===== EXERCISE TEXT

# Dunlop SP Sport 01 A/S - '09 GTI



## S6T6 (Apr 22, 2020)

These came on my new GTI and they appear to be Directional and Asymetrical, but the sidewall only shows which side is out and nothing about direction.
Can these be rotated from corner-to-corner or only front/back?
*(The inside tread pattern (wavy lines) looks like it will only allow front/back, otherwise it's backwards when you move them to the other corner.)
What kind of mileage are you guys getting out of these?


----------



## jfolt (Nov 5, 2008)

*You ever get an answer?*

I just got my winter wheels off and put the SP Sport 225/40/18 back on. The wheels which used to be on the left are now on the right and vice versa so the tread pattern is reverse of what it used to be... I've been searching the web but can't seem to find the answer. There is no "direction of rotation" marking but the dunlop logo does resemble one (its currently pointing in the wrong direction.) Can you rotate these tires right to left?


----------



## [email protected] (Apr 9, 2008)

The Dunlop SP Sport 01AS has an asymmetrical tread pattern (with a specific "outside" of the tire) but it is not directional. To be sure, it looks directional but unless there is an arrow on the sidewall indicating a direction the tire needs to spin then it is not directional. I've run into this with a few other brands and models, but this is the first Dunlop with the issue. The tire can be rotated in a "criss - cross" manner with no issues per Dunlop. Most people are telling us they are getting around 40K miles on average.


----------

==========
===== DATA

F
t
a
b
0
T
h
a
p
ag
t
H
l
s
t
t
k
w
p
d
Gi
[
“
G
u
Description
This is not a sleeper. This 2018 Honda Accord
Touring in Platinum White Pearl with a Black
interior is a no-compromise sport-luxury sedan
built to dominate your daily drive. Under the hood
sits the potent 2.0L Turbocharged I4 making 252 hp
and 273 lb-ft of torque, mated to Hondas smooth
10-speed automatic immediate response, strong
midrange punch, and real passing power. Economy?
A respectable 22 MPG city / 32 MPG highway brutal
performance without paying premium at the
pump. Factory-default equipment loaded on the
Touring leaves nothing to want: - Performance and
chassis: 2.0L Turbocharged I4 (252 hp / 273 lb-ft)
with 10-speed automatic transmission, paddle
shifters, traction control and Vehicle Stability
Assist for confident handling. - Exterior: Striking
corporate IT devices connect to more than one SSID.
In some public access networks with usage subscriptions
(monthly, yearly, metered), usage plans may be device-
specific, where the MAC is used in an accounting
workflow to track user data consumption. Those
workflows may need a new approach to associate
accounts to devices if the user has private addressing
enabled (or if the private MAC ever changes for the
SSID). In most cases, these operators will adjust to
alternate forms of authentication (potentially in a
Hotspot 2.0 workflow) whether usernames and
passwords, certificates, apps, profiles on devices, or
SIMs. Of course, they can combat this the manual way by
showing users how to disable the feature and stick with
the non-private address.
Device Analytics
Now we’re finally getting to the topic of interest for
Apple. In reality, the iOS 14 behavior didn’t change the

==========
===== DATA

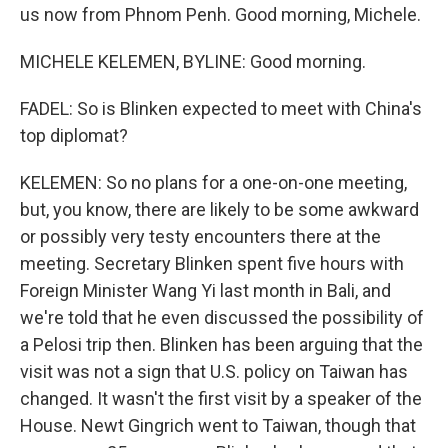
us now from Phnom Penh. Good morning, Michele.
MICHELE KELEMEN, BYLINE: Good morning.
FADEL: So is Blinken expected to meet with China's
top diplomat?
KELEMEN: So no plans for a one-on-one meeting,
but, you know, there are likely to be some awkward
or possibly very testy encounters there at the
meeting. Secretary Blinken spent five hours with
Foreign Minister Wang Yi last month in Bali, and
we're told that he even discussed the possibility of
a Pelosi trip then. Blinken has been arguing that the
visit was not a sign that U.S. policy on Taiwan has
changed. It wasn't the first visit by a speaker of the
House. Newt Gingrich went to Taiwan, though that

==========
===== DATA

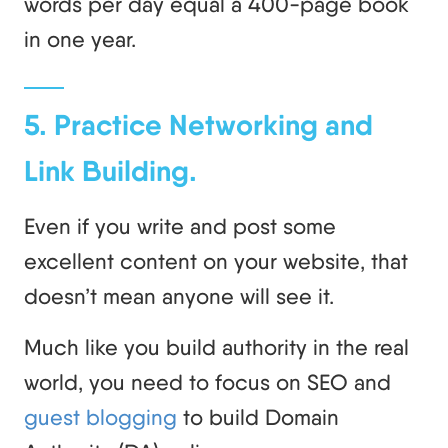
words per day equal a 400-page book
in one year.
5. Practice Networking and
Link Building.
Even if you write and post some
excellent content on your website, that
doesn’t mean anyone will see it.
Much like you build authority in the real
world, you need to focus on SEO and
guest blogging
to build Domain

==========

**TASKS FOR THIS EXERCISE**
a. Reproduce the tire thread in full, word for word.
b. From the records, quote the stretch from the line containing "us now from" through the line containing "House. Newt Gingrich", inclusive of both, and nothing else.
The tire thread and the records were drawn from separate, unrelated sources.

**SOLUTIONS PER TASK**
a.
# Dunlop SP Sport 01 A/S - '09 GTI



## S6T6 (Apr 22, 2020)

These came on my new GTI and they appear to be Directional and Asymetrical, but the sidewall only shows which side is out and nothing about direction.
Can these be rotated from corner-to-corner or only front/back?
*(The inside tread pattern (wavy lines) looks like it will only allow front/back, otherwise it's backwards when you move them to the other corner.)
What kind of mileage are you guys getting out of these?


----------



## jfolt (Nov 5, 2008)

*You ever get an answer?*

I just got my winter wheels off and put the SP Sport 225/40/18 back on. The wheels which used to be on the left are now on the right and vice versa so the tread pattern is reverse of what it used to be... I've been searching the web but can't seem to find the answer. There is no "direction of rotation" marking but the dunlop logo does resemble one (its currently pointing in the wrong direction.) Can you rotate these tires right to left?


----------



## [email protected] (Apr 9, 2008)

The Dunlop SP Sport 01AS has an asymmetrical tread pattern (with a specific "outside" of the tire) but it is not directional. To be sure, it looks directional but unless there is an arrow on the sidewall indicating a direction the tire needs to spin then it is not directional. I've run into this with a few other brands and models, but this is the first Dunlop with the issue. The tire can be rotated in a "criss - cross" manner with no issues per Dunlop. Most people are telling us they are getting around 40K miles on average.


----------

b.
us now from Phnom Penh. Good morning, Michele.
MICHELE KELEMEN, BYLINE: Good morning.
FADEL: So is Blinken expected to meet with China's
top diplomat?
KELEMEN: So no plans for a one-on-one meeting,
but, you know, there are likely to be some awkward
or possibly very testy encounters there at the
meeting. Secretary Blinken spent five hours with
Foreign Minister Wang Yi last month in Bali, and
we're told that he even discussed the possibility of
a Pelosi trip then. Blinken has been arguing that the
visit was not a sign that U.S. policy on Taiwan has
changed. It wasn't the first visit by a speaker of the
House. Newt Gingrich went to Taiwan, though that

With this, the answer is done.